Carbon-based single atom catalysts for tailoring the ORR pathway: a concise review

Carbon-based single-atom catalysts (C-SACs), featuring a flexible, well-defined atomic geometry and superior electrical conductivity, have experienced a rapid development in the last decade and provided unique opportunities in selective oxygen reduction reaction (ORR) electrocatalysis via a direct 4e(-) pathway or an alternative 2e(-) pathway for sustainable energy conversion and chemical synthesis. This concise review summarizes recent experimental efforts aimed at tailoring selectivity and activity, and deriving progressive guidelines for catalyst design. First, the current exploration and development of synthetic methodologies of diverse C-SACs for the ORR are briefly outlined.
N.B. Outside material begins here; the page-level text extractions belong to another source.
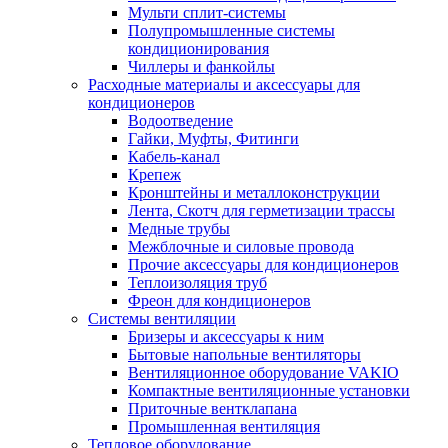
Мульти сплит-системы
Полупромышленные системы
кондиционирования
Чиллеры и фанкойлы
Расходные материалы и аксессуары для
кондиционеров
Водоотведение
Гайки, Муфты, Фитинги
Кабель-канал
Крепеж
Кронштейны и металлоконструкции
Лента, Скотч для герметизации трассы
Медные трубы
Межблочные и силовые провода
Прочие аксессуары для кондиционеров
Теплоизоляция труб
Фреон для кондиционеров
Системы вентиляции
Бризеры и аксессуары к ним
Бытовые напольные вентиляторы
Вентиляционное оборудование VAKIO
Компактные вентиляционные установки
Приточные вентклапана
Промышленная вентиляция
Тепловое оборудование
Then we present a key overview of structure-dependent catalytic selectivity and activity properties, in particular emphasizing the microenvironment modulation of single-atom active sites from the aspects of regulating the central metal atoms, coordination environment and support properties. Besides, the dual active site enabled synergistic catalysis for breaking the conventional scaling relation is also highlighted. Finally, the current remaining challenges in C-SACs for the ORR and related perspectives are proposed to shed some light on the further developments toward industrialization in the future.

Automated summary

Carbon-based single-atom catalysts (C-SACs) have shown significant advantages in the oxygen reduction reaction (ORR) through structure modulation and dual active site synergistic catalysis to enhance catalytic selectivity and activity. Future directions include overcoming challenges in C-SACs for the ORR and promoting their industrialization.